外の世界を、そして美月をも拒否するように、母親はすべてから引き籠ってしまい、娘の顔を見ることもほとんどなくなった。それがいつ、何がきっかけだったのかは思い出せないが、美月には「おかあさんのいうことをきかなかったから」という記憶だけが残っている。そのせいで、自分は母親から嫌われたのかも知れない――美月はそうも考えている。


「おかあさん、いってきます」

 食べ終わった食器を自分で下げて、ランドセルを背負い、帽子をかぶり、挨拶を忘れずに。

 今の美月には、母親に言われたことをひとつづつ、忘れないように繰り返すしかできなかった。この毎日がいつまで続くのかわからないが、いつかきっと、以前の母親に戻ってくれると信じて。


 * * *


「おにいちゃん!」

 美月は積極的に少年の姿を探していた。

 昨日一緒にお喋りをした、陽の当たるベンチには誰もいない。砂場では隣の棟の赤ちゃんとその母親が静かに遊んでいる。他には水飲み場の近くのベンチにお弁当を食べているOLらしき三人組。それから――


「やあ、みづきちゃん。今日も来たんだね」


 少年は木陰になっているベンチで寝転んでいた。気だるそうに身を起こし、目を細めて彼女を眺めた。強い昼間の陽射しの中では、その木陰に誰かがいても美月にはすぐ見つけられなかったのだ。

「だってここ、みぃのうちのかえりみちだもん」

 今日もいた、いてくれた。そんな安堵を感じながら、ベンチに駈け寄って隣に腰掛ける。

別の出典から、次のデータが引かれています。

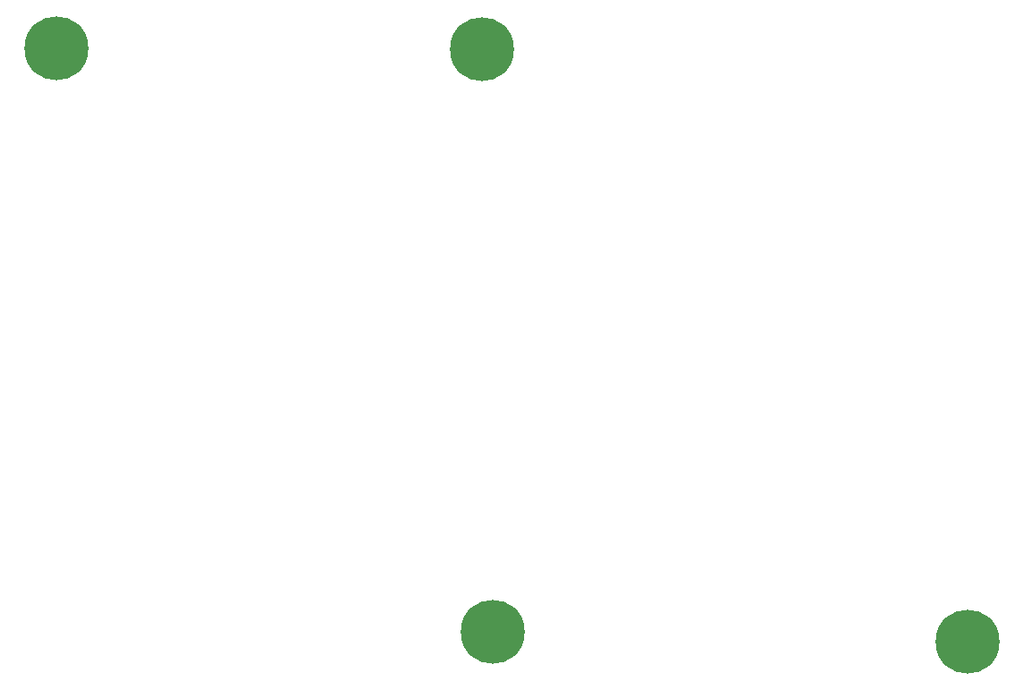
<source format=gbr>
G04 EAGLE Gerber RS-274X export*
G75*
%MOMM*%
%FSLAX34Y34*%
%LPD*%
%INSoldermask Bottom*%
%IPPOS*%
%AMOC8*
5,1,8,0,0,1.08239X$1,22.5*%
G01*
%ADD10C,6.045200*%


D10*
X649829Y838155D03*
X247329Y838755D03*
X1108429Y277755D03*
X659529Y286755D03*
M02*

</source>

 二人がいる公園の脇を、ダンプカーが忙しそうに行き交っていた。少年は薄い土埃が上がった方向を眺めてから美月に視線を戻す。

「そうだったね……そこの信号を渡るんだったっけ」

「うん、そう。それで、あっちにみえるおっきなだんちのとこが、みぃのうちなの」

「ふぅん……」


 少年はまた目を細めて団地に視線を向けた。それぞれの棟が微妙に角度をつけて並んでいる。少しの間眺めていて、突然小さく吹き出した。

「どうしたの?」

 美月はきょとんとする。

「いや、なんか……きっと上から見たら、マッチ箱を並べたように見えるんだろうな、って。神様がドミノ倒ししてるのかなぁ、って考えたら」

「ふぅん? みぃ、おにいちゃんとドミノだおしやったことあるよ。でも、おにいちゃんはすぐ『じゃまだ!』っておこるんだよね」

「え? 僕と?」

 少年は目を丸くしたが、美月はふるふると頭を揺らし、「ううん、みぃのおにいちゃん。あのねぇ、なまえはねぇ……あれ?」

 続けて出て来ないことに戸惑い、眉間に小さな皺を作る美月。少年はひっそりと、冷静な観察者のようにその様子を眺める。


「――あ、そうそう、せんちゃん、なの。でも『おにいちゃんていえ』っていうから、おにいちゃんっていうの」

 ようやく思い出し、にっこり微笑む美月。

「せんちゃん、かぁ。僕の名前とは違うみたいだ」

 噛みしめるようにつぶやくと、少年は寂しそうな笑顔を見せた。

「あ、じゃあねえ、みぃがおにいちゃんのおなまえつけてあげる──れいちゃん、とかどうかなぁ?」

「れい?」

「うん、まえにね、どこかできいたおなまえだけど、かっこいいからおにいちゃんにあうとおもうよ」

 得意満面な美月の言葉に、少年は少し照れるような様子を見せた。

「かっこいい、か……僕はそんなんじゃないんだけどな」

「ううん、かっこいいよ、おにい……れいちゃん」

 二人は顔を見合わせてくすくすと笑い合った。